§ **ACTIVITY**
Without including any images, repeat the data exactly.

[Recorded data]
__________________________________________________

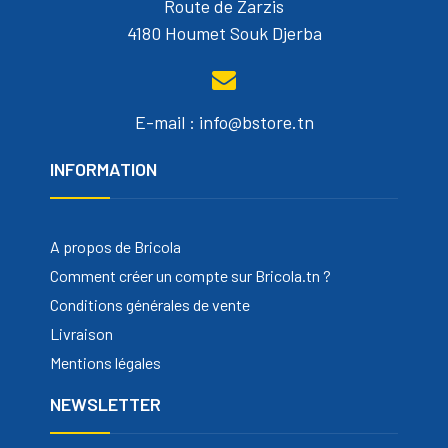
Route de Zarzis
4180 Houmet Souk Djerba
E-mail : info@bstore.tn
INFORMATION
A propos de Bricola
Comment créer un compte sur Bricola.tn ?
Conditions générales de vente
Livraison
Mentions légales
NEWSLETTER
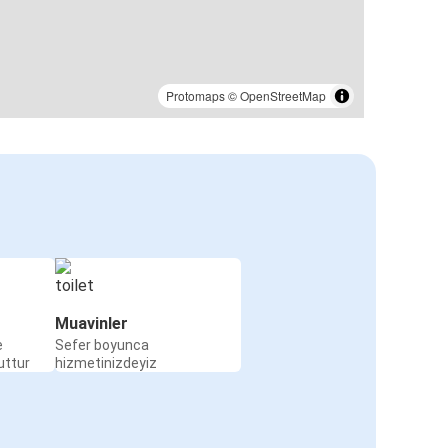
Protomaps
©
OpenStreetMap
Muavinler
e
Sefer boyunca
uttur
hizmetinizdeyiz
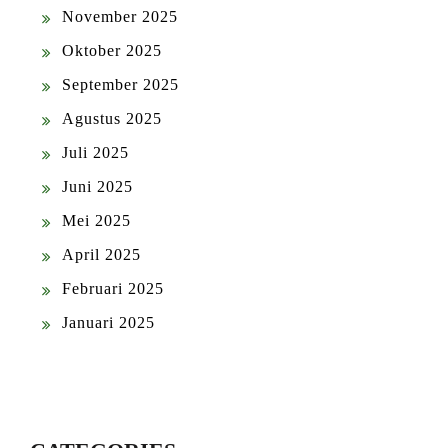
November 2025
Oktober 2025
September 2025
Agustus 2025
Juli 2025
Juni 2025
Mei 2025
April 2025
Februari 2025
Januari 2025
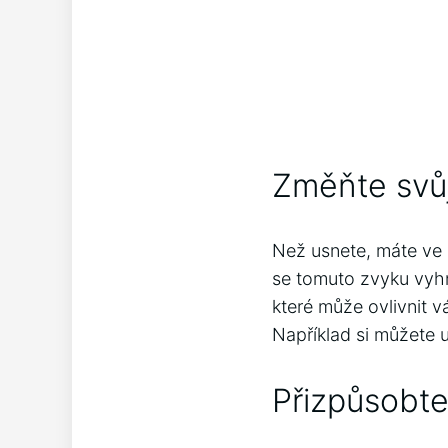
Změňte svůj
Než usnete, máte ve z
se tomuto zvyku vyhn
které může ovlivnit v
Například si můžete u
Přizpůsobte 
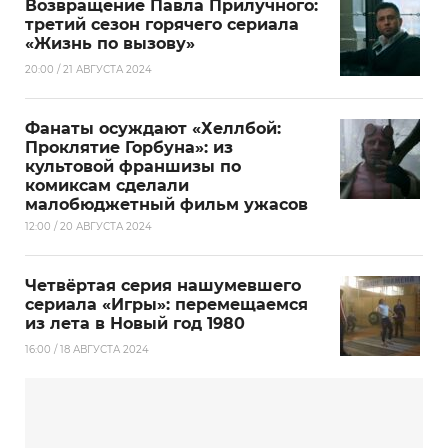
Возвращение Павла Прилучного:
третий сезон горячего сериала
«Жизнь по вызову»
20:00 / 21 АВГУСТА 2024
Фанаты осуждают «Хеллбой:
Проклятие Горбуна»: из
культовой франшизы по
комиксам сделали
малобюджетный фильм ужасов
12:00 / 20 АВГУСТА 2024
Четвёртая серия нашумевшего
сериала «Игры»: перемещаемся
из лета в Новый год 1980
16:00 / 18 АВГУСТА 2024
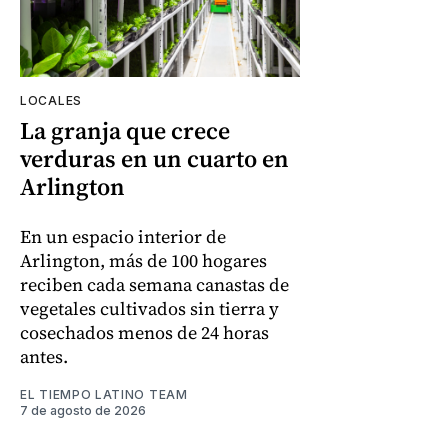
LOCALES
La granja que crece
verduras en un cuarto en
Arlington
En un espacio interior de
Arlington, más de 100 hogares
reciben cada semana canastas de
vegetales cultivados sin tierra y
cosechados menos de 24 horas
antes.
EL TIEMPO LATINO TEAM
7 de agosto de 2026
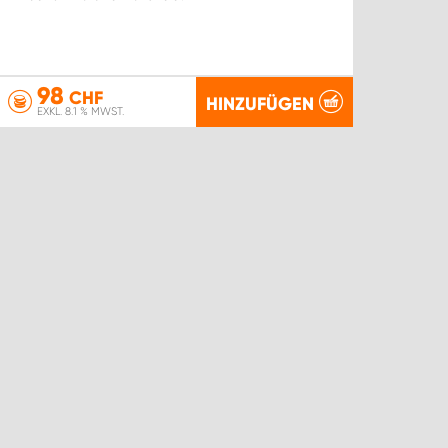
98
CHF
HINZUFÜGEN
EXKL. 8.1 % MWST.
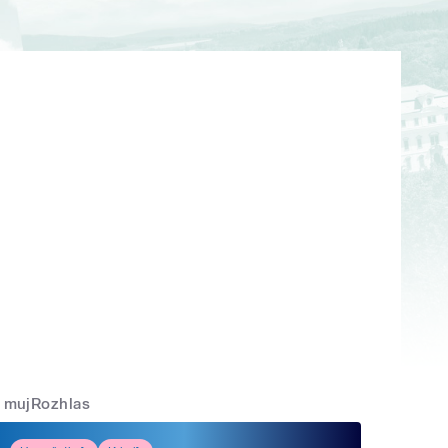
mujRozhlas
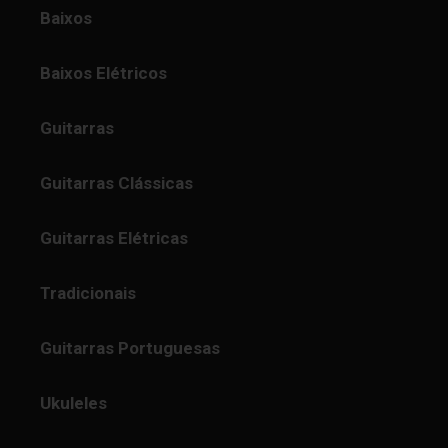
Baixos
Baixos Elétricos
Guitarras
Guitarras Clássicas
Guitarras Elétricas
Tradicionais
Guitarras Portuguesas
Ukuleles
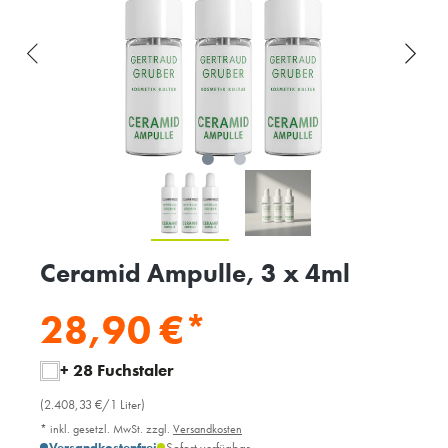
Ceramid Ampulle, 3 x 4ml
28,90 €*
+ 28 Fuchstaler
(2.408,33 €/1 Liter)
* inkl. gesetzl. MwSt. zzgl.
Versandkosten
Versandkostenfrei
Sofort verfügbar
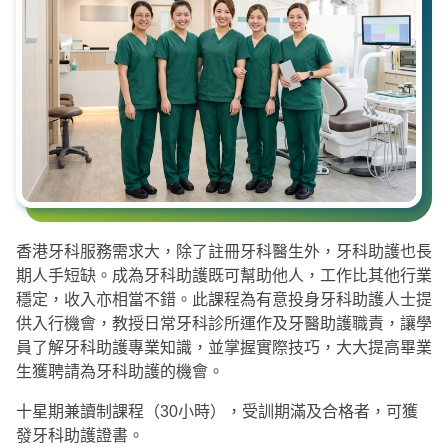
香港牙科服務需求大，除了註冊牙科醫生外，牙科助護也長
期人手短缺。成為牙科助護既可幫助他人，工作比其他行業
穩定，收入亦相當不錯。此課程為有意投身牙科助護人士提
供入行機會，教授日常牙科診所運作及牙醫助護職責，讓學
員了解牙科助護專業知識，並掌握實際技巧，大大提高畢業
生獲聘請為牙科助護的機會。
十星期兼讀制課程（30小時），受訓期滿及合格者，可獲
發牙科助護證書。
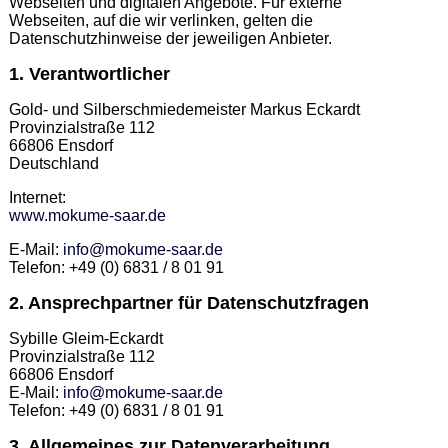
Webseiten und digitalen Angebote. Für externe
Webseiten, auf die wir verlinken, gelten die
Datenschutzhinweise der jeweiligen Anbieter.
1. Verantwortlicher
Gold- und Silberschmiedemeister Markus Eckardt
Provinzialstraße 112
66806 Ensdorf
Deutschland
Internet:
www.mokume-saar.de
E-Mail:
info@mokume-saar.de
Telefon: +49 (0) 6831 / 8 01 91
2. Ansprechpartner für Datenschutzfragen
Sybille Gleim-Eckardt
Provinzialstraße 112
66806 Ensdorf
E-Mail:
info@mokume-saar.de
Telefon: +49 (0) 6831 / 8 01 91
3. Allgemeines zur Datenverarbeitung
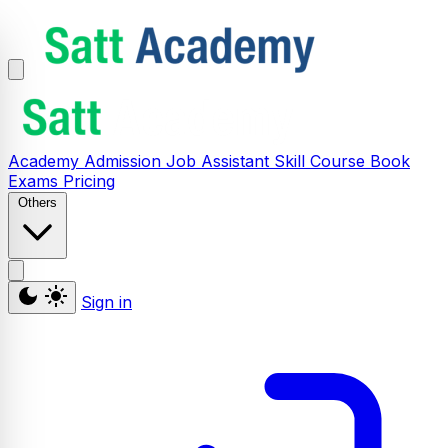
Academy
Admission
Job Assistant
Skill
Course
Book
Exams
Pricing
Others
Sign in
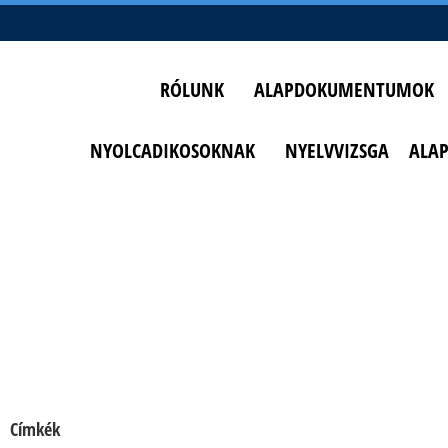
RÓLUNK
ALAPDOKUMENTUMOK
NYOLCADIKOSOKNAK
NYELVVIZSGA
ALA
Címkék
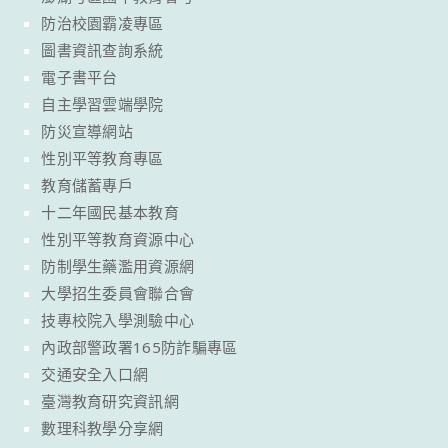
防治校園霸凌專區
圖書資訊查詢系統
電子書平台
自主學習雲端學院
防災宣導網站
性別平等教育專區
教育儲蓄專戶
十二年國民基本教育
性別平等教育資源中心
防制學生藥濫用資源網
大學招生委員會聯合會
技專校院入學測驗中心
內政部警政署165防詐騙專區
交通安全入口網
臺灣教育研究資訊網
數理科教學分享網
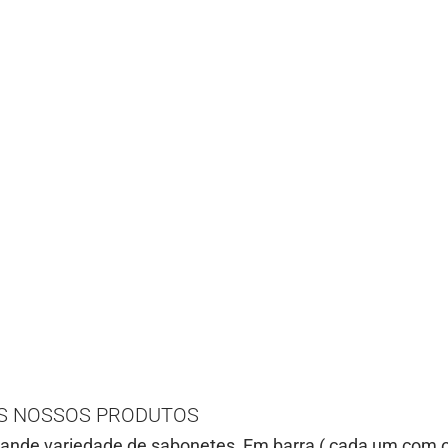
S NOSSOS PRODUTOS
ande variedade de sabonetes, Em barra ( cada um com os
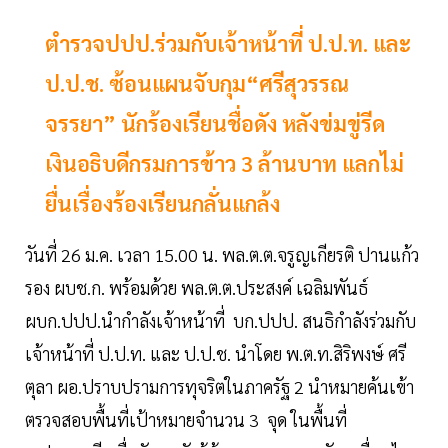
ตำรวจปปป.ร่วมกับเจ้าหน้าที่ ป.ป.ท. และ
ป.ป.ช. ซ้อนแผนจับกุม“ศรีสุวรรณ
จรรยา” นักร้องเรียนชื่อดัง หลังข่มขู่รีด
เงินอธิบดีกรมการข้าว 3 ล้านบาท แลกไม่
ยื่นเรื่องร้องเรียนกลั่นแกล้ง
วันที่ 26 ม.ค. เวลา 15.00 น. พล.ต.ต.จรูญเกียรติ ปานแก้ว
รอง ผบช.ก. พร้อมด้วย พล.ต.ต.ประสงค์ เฉลิมพันธ์
ผบก.ปปป.นำกำลังเจ้าหน้าที่ บก.ปปป. สนธิกำลังร่วมกับ
เจ้าหน้าที่ ป.ป.ท. และ ป.ป.ช. นำโดย พ.ต.ท.สิริพงษ์ ศรี
ตุลา ผอ.ปราบปรามการทุจริตในภาครัฐ 2 นำหมายค้นเข้า
ตรวจสอบพื้นที่เป้าหมายจำนวน 3 จุด ในพื้นที่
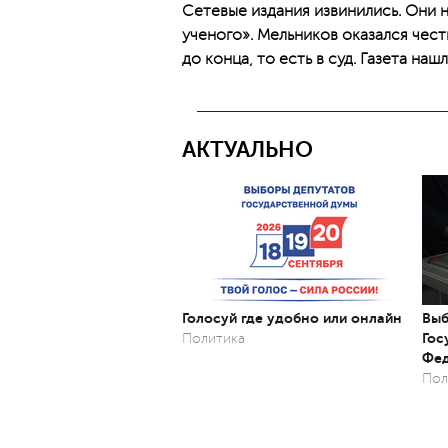
Сетевые издания извинились. Они 
ученого». Мельников оказался чес
до конца, то есть в суд. Газета наш
АКТУАЛЬНО
Голосуй где удобно или онлайн
Выб
Гос
Политика
Фед
Пол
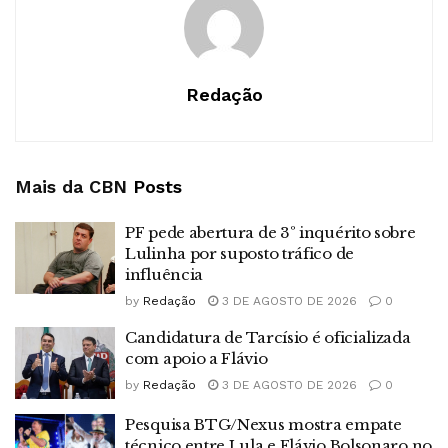
Redação
Mais da CBN
Posts
PF pede abertura de 3º inquérito sobre
Lulinha por suposto tráfico de
influência
by
Redação
3 DE AGOSTO DE 2026
0
Candidatura de Tarcísio é oficializada
com apoio a Flávio
by
Redação
3 DE AGOSTO DE 2026
0
Pesquisa BTG/Nexus mostra empate
técnico entre Lula e Flávio Bolsonaro no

__________________________________________________

§ **ANSWER FOR THIS EXERCISE**
Route de Zarzis
4180 Houmet Souk Djerba
E-mail : info@bstore.tn
INFORMATION
A propos de Bricola
Comment créer un compte sur Bricola.tn ?
Conditions générales de vente
Livraison
Mentions légales
NEWSLETTER
Protomaps
©
OpenStreetMap
Muavinler
e
Sefer boyunca
uttur
hizmetinizdeyiz
November 2025
Oktober 2025
September 2025
Agustus 2025
Juli 2025
Juni 2025
Mei 2025
April 2025
Februari 2025
Januari 2025
Změňte svůj
Než usnete, máte ve z
se tomuto zvyku vyhn
které může ovlivnit v
Například si můžete u
Přizpůsobte 
Возвращение Павла Прилучного:
третий сезон горячего сериала
«Жизнь по вызову»
20:00 / 21 АВГУСТА 2024
Фанаты осуждают «Хеллбой:
Проклятие Горбуна»: из
культовой франшизы по
комиксам сделали
малобюджетный фильм ужасов
12:00 / 20 АВГУСТА 2024
Четвёртая серия нашумевшего
сериала «Игры»: перемещаемся
из лета в Новый год 1980
16:00 / 18 АВГУСТА 2024
LOCALES
La granja que crece
verduras en un cuarto en
Arlington
En un espacio interior de
Arlington, más de 100 hogares
reciben cada semana canastas de
vegetales cultivados sin tierra y
cosechados menos de 24 horas
antes.
EL TIEMPO LATINO TEAM
7 de agosto de 2026
98
CHF
HINZUFÜGEN
EXKL. 8.1 % MWST.
mujRozhlas
Baixos
Baixos Elétricos
Guitarras
Guitarras Clássicas
Guitarras Elétricas
Tradicionais
Guitarras Portuguesas
Ukuleles
Ceramid Ampulle, 3 x 4ml
28,90 €*
+ 28 Fuchstaler
(2.408,33 €/1 Liter)
* inkl. gesetzl. MwSt. zzgl.
Versandkosten
Versandkostenfrei
Sofort verfügbar
香港牙科服務需求大，除了註冊牙科醫生外，牙科助護也長
期人手短缺。成為牙科助護既可幫助他人，工作比其他行業
穩定，收入亦相當不錯。此課程為有意投身牙科助護人士提
供入行機會，教授日常牙科診所運作及牙醫助護職責，讓學
員了解牙科助護專業知識，並掌握實際技巧，大大提高畢業
生獲聘請為牙科助護的機會。
十星期兼讀制課程（30小時），受訓期滿及合格者，可獲
發牙科助護證書。
Webseiten und digitalen Angebote. Für externe
Webseiten, auf die wir verlinken, gelten die
Datenschutzhinweise der jeweiligen Anbieter.
1. Verantwortlicher
Gold- und Silberschmiedemeister Markus Eckardt
Provinzialstraße 112
66806 Ensdorf
Deutschland
Internet:
www.mokume-saar.de
E-Mail:
info@mokume-saar.de
Telefon: +49 (0) 6831 / 8 01 91
2. Ansprechpartner für Datenschutzfragen
Sybille Gleim-Eckardt
Provinzialstraße 112
66806 Ensdorf
E-Mail:
info@mokume-saar.de
Telefon: +49 (0) 6831 / 8 01 91
3. Allgemeines zur Datenverarbeitung
Academy
Admission
Job Assistant
Skill
Course
Book
Exams
Pricing
Others
Sign in
RÓLUNK
ALAPDOKUMENTUMOK
NYOLCADIKOSOKNAK
NYELVVIZSGA
ALA
Címkék
防治校園霸凌專區
圖書資訊查詢系統
電子書平台
自主學習雲端學院
防災宣導網站
性別平等教育專區
教育儲蓄專戶
十二年國民基本教育
性別平等教育資源中心
防制學生藥濫用資源網
大學招生委員會聯合會
技專校院入學測驗中心
內政部警政署165防詐騙專區
交通安全入口網
臺灣教育研究資訊網
數理科教學分享網
S NOSSOS PRODUTOS
ande variedade de sabonetes, Em barra ( cada um com os
ตำรวจปปป.ร่วมกับเจ้าหน้าที่ ป.ป.ท. และ
ป.ป.ช. ซ้อนแผนจับกุม“ศรีสุวรรณ
จรรยา” นักร้องเรียนชื่อดัง หลังข่มขู่รีด
เงินอธิบดีกรมการข้าว 3 ล้านบาท แลกไม่
ยื่นเรื่องร้องเรียนกลั่นแกล้ง
วันที่ 26 ม.ค. เวลา 15.00 น. พล.ต.ต.จรูญเกียรติ ปานแก้ว
รอง ผบช.ก. พร้อมด้วย พล.ต.ต.ประสงค์ เฉลิมพันธ์
ผบก.ปปป.นำกำลังเจ้าหน้าที่ บก.ปปป. สนธิกำลังร่วมกับ
เจ้าหน้าที่ ป.ป.ท. และ ป.ป.ช. นำโดย พ.ต.ท.สิริพงษ์ ศรี
ตุลา ผอ.ปราบปรามการทุจริตในภาครัฐ 2 นำหมายค้นเข้า
ตรวจสอบพื้นที่เป้าหมายจำนวน 3 จุด ในพื้นที่
Сетевые издания извинились. Они 
ученого». Мельников оказался чес
до конца, то есть в суд. Газета наш
АКТУАЛЬНО
Голосуй где удобно или онлайн
Выб
Гос
Политика
Фед
Пол
Redação
Mais da CBN
Posts
PF pede abertura de 3º inquérito sobre
Lulinha por suposto tráfico de
influência
by
Redação
3 DE AGOSTO DE 2026
0
Candidatura de Tarcísio é oficializada
com apoio a Flávio
by
Redação
3 DE AGOSTO DE 2026
0
Pesquisa BTG/Nexus mostra empate
técnico entre Lula e Flávio Bolsonaro no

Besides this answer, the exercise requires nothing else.